As the eternal seconds slipped slowly into history, with the last ounce of His waning strength, His regal body straightened and with arms outstretched like a conquering king instead of a dying criminal, His voice, rich and deep, rolled forth into the depths of hell’s abyss and up into the heights of heaven’s paradise with one defining word, “Tetelesti.” It is finished! The eternal transaction was paid – paid in full! And then His head dropped, His body sagged, and He died, alone on the cross.

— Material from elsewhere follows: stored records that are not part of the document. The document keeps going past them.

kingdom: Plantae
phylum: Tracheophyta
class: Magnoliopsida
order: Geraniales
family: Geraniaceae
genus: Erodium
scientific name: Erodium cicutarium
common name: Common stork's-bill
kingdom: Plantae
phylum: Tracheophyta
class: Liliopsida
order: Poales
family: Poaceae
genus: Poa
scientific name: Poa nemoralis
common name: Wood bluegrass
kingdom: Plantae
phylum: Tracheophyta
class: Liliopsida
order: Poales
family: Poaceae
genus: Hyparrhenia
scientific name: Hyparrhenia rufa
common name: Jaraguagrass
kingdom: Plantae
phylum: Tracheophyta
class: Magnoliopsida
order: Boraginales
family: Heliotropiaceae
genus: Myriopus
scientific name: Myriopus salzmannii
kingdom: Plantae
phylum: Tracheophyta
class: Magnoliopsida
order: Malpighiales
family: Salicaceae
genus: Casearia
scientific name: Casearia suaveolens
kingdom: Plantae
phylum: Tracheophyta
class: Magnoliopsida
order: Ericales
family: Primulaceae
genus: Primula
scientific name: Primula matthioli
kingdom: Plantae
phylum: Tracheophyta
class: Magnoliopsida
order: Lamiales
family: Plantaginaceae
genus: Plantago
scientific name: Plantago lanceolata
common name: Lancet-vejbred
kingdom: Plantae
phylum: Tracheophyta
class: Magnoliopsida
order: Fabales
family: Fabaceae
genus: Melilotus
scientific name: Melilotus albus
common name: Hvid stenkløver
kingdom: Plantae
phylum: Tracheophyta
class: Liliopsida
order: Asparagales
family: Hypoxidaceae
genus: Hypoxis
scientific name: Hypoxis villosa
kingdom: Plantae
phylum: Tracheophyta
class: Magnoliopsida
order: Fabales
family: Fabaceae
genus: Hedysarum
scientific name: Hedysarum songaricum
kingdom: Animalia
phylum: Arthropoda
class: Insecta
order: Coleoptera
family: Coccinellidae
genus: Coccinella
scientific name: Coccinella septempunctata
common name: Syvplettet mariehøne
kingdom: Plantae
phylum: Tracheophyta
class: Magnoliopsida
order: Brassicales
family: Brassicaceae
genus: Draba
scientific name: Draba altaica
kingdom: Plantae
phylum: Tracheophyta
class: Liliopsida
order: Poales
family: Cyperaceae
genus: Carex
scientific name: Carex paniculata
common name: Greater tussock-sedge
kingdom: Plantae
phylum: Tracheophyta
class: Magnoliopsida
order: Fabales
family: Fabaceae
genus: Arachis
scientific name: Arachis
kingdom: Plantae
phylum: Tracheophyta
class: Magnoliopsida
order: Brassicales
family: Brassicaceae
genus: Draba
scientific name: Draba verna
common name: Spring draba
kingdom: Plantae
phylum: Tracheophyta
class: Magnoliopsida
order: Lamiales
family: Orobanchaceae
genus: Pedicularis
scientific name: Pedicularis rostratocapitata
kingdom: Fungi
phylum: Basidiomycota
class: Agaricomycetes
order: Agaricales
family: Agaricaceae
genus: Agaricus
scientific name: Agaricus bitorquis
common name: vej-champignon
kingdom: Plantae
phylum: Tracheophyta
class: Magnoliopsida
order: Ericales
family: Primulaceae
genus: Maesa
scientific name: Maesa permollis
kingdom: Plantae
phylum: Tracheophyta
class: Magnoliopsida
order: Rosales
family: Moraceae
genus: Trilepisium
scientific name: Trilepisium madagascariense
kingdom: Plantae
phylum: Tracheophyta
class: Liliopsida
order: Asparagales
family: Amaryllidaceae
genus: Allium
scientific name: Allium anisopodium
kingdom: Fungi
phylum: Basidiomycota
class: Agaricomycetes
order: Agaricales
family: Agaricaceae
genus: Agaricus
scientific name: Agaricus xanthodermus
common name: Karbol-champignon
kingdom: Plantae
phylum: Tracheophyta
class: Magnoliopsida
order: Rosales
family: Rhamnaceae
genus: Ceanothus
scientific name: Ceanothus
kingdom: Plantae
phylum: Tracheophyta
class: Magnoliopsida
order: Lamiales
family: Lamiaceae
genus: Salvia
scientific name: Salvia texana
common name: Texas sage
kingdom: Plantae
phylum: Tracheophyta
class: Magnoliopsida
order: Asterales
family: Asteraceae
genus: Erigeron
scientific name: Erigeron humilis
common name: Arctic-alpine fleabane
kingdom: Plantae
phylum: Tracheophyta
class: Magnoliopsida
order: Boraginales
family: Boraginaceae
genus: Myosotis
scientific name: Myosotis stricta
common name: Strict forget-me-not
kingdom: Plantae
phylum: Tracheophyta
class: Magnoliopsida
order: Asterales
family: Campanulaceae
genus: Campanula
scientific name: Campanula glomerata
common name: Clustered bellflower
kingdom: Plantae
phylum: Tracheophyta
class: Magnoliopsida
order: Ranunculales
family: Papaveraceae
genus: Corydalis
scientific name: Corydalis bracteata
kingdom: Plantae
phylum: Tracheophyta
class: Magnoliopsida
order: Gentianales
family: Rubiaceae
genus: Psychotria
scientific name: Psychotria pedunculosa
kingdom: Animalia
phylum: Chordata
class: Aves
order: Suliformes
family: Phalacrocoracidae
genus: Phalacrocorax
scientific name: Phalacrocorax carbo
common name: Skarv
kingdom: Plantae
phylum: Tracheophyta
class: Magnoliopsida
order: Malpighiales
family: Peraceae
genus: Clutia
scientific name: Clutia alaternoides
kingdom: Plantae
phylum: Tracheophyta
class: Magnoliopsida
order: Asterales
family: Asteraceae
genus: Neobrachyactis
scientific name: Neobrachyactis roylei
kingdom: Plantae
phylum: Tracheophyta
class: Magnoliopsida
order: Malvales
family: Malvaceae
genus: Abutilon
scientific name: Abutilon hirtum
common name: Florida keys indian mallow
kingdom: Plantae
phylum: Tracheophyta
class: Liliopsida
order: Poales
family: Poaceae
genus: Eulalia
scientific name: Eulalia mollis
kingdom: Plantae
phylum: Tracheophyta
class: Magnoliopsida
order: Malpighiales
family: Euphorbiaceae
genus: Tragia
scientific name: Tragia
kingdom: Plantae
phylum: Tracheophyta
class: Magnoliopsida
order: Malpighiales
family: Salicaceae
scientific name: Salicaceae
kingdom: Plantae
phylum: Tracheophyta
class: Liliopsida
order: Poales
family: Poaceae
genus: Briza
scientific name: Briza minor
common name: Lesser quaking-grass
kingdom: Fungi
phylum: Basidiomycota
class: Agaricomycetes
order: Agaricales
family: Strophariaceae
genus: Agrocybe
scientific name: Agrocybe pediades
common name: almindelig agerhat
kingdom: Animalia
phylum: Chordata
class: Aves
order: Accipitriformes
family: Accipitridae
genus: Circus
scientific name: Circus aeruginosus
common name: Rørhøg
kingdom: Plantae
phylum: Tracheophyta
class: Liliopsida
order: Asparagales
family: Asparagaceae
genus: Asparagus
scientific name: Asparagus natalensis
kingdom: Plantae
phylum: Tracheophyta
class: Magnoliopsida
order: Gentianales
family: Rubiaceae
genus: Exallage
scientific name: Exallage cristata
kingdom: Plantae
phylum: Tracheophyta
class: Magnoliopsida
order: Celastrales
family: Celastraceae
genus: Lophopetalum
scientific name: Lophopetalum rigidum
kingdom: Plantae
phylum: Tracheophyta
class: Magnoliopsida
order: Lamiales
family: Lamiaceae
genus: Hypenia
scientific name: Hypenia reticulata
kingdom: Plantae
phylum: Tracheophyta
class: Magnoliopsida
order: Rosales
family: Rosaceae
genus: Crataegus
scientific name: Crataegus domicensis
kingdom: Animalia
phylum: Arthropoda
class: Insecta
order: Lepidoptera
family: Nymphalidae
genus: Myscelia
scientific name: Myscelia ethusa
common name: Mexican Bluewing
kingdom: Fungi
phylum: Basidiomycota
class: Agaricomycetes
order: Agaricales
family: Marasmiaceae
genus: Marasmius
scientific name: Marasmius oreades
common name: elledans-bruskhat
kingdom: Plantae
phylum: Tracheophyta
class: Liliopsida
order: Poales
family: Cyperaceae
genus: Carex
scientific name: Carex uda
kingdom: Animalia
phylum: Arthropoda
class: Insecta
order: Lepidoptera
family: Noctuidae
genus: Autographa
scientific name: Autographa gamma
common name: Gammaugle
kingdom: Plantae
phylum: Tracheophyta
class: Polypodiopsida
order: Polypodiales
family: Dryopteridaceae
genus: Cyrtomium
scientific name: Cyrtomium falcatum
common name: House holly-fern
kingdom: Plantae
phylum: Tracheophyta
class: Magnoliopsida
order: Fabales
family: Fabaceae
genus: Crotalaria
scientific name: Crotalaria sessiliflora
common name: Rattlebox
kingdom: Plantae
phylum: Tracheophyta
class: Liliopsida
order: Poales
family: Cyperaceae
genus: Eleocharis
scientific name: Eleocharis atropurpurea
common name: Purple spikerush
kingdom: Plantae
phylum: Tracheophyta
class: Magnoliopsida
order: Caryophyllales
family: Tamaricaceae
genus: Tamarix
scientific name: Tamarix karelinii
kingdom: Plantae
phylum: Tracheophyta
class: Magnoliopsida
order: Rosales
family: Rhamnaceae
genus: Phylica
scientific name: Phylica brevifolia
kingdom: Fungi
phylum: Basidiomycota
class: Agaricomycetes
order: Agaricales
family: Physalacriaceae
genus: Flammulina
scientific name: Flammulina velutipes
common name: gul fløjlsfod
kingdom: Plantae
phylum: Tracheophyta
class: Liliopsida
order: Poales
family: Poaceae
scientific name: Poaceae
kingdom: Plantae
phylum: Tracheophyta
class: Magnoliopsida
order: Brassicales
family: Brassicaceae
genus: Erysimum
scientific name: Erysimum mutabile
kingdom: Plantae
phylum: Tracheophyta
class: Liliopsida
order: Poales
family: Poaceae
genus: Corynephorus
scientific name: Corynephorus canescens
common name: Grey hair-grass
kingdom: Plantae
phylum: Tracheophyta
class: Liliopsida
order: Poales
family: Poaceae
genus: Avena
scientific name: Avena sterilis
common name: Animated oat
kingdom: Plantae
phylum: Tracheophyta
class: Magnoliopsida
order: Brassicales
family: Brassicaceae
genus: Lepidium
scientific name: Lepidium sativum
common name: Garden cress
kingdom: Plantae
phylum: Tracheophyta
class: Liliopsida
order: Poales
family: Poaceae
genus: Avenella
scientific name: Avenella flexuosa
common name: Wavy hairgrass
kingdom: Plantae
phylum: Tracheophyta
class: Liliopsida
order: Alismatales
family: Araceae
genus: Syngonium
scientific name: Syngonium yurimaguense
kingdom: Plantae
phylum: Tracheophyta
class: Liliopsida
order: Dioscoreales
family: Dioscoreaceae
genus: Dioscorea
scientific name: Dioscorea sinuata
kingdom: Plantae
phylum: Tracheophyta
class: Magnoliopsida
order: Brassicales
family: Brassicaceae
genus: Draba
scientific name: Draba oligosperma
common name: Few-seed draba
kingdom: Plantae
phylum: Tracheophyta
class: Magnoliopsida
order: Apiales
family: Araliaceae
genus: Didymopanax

Three days later, Jesus Christ would emerge victorious from death’s fist with the keys of hell and death. No longer would sin reign unchallenged as king. Today we celebrate in reverence the grace, the mercy, the righteousness, and the life purchased in the pain of Golgotha’s Cross. Today we celebrate the Risen Savior who took our forsaken place in the darkness and so that we could live forgiven in the Light.

Honoring a Fallen Hero

Reality has a way of shaking all of us out of the lethargy of the comfortable life of freedom we all experience here in the good ole U. S. of A. Turning onto Highway 80 on the way back from lunch I noticed a fire truck sitting in a rather unusual location. “That’s odd,” I thought, but then it dawned on me why. Today, a hero was returning to town, but not in the way everyone had planned. Crowds of people were parking on either side of the four-lane and hurrying to their positions along the grassy shoulders with American flags of all sizes in hand.

Police cars were positioned at every intersection, ready to move into position and block off the traffic on command. They were awaiting a hearse bearing the flag draped coffin of a fallen warrior on his return from an unpronounceable battlefield located in a foreign country halfway around the world.

The feeling that overwhelmed me at that moment was one I had experienced only once before almost 18 years ago, as the small navy skiff pulled up and I stepped out onto the U. S. S. Arizona Memorial in Pearl Harbor. Now, like then, I was overcome, almost choking on the surge of raw emotions. Tears filled my eyes, and for a moment I couldn’t get my breath, as waves of grief washed over me and I struggled to keep my truck on the road. As quickly as it had welled up it was gone, and a peace descended marked by a deep and distinct sense of gratitude, pride, and humility.

I am grateful for the men and women who have and are serving this country. Everything I enjoy on a daily basis has been purchased by their sacrifice. That selfless attitude I’ve seen expressed as mommas and daddies kissed their sons and daughters goodbye and watched as these brave soldiers go off to war elicits a deep sense of pride in the heritage of sacrifice woven into the very fabric of my country. And…I am humbled that any person would willingly put their life on the line so that I might enjoy the abundance and joy of freedom. On days like today, its staggering cost is a weighty reality. Freedom is never free, and its fee is eternal vigilance and the sacrifice of blood.

No feeble word of human tongue can lessen the grief or pain of this family. Only the Holy Spirit’s intimate ministry of healing comfort, the love and support of family, church, and friends, and the passing of time will bring solace to the pain they are experiencing. Though one thing is evident by what I witnessed today—this precious family will not suffer alone. This community has joined them with their prayers, love, and support.

I was struck by the sincere and simple ways the people of Brandon honored Staff Sgt. Jason Rogers along the road today. Those solemn resolute postures, the crisp salutes, the gentle waves, the fluttering flags, and the tear-filled faces all communicated the same message: “Thank you!” There are moments in life when the silence speaks far more than any words can ever say. Today its shout echoed its gratitude for a fallen son of Mississippi—a hero who has paid the ultimate price. Semper Fi!